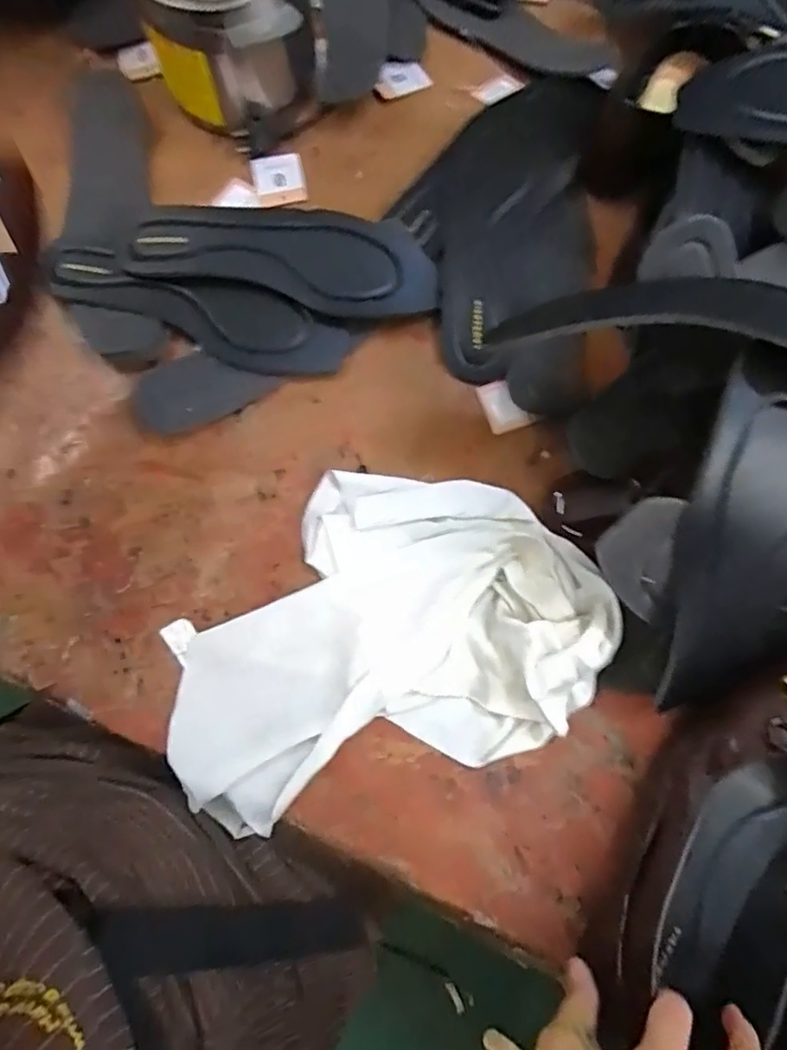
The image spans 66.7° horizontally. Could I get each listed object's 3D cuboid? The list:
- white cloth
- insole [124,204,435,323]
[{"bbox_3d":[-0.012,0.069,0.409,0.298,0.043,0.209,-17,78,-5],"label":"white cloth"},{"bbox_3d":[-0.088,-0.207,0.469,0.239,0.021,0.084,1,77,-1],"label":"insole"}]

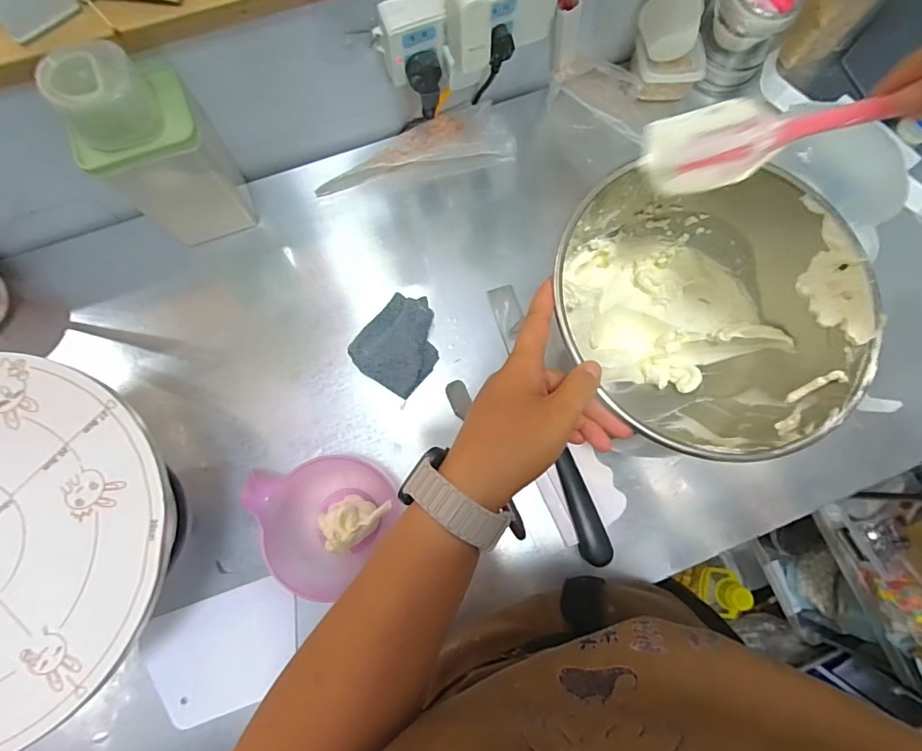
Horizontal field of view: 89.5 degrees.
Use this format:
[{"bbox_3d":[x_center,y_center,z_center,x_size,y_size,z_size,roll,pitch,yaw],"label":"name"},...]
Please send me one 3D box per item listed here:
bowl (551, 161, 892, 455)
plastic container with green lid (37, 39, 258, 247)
□ □ □ □ □
◆ TRY IT ◆
No pictures belong in the answer; copy all other parts of the listing exactly.

◆ RESPONSE ◆
The image spans 66.7° horizontally. Could I get each listed object's 3D cuboid? The list:
- white cloth
- insole [124,204,435,323]
[{"bbox_3d":[-0.012,0.069,0.409,0.298,0.043,0.209,-17,78,-5],"label":"white cloth"},{"bbox_3d":[-0.088,-0.207,0.469,0.239,0.021,0.084,1,77,-1],"label":"insole"}]

Horizontal field of view: 89.5 degrees.
Use this format:
[{"bbox_3d":[x_center,y_center,z_center,x_size,y_size,z_size,roll,pitch,yaw],"label":"name"},...]
Please send me one 3D box per item listed here:
bowl (551, 161, 892, 455)
plastic container with green lid (37, 39, 258, 247)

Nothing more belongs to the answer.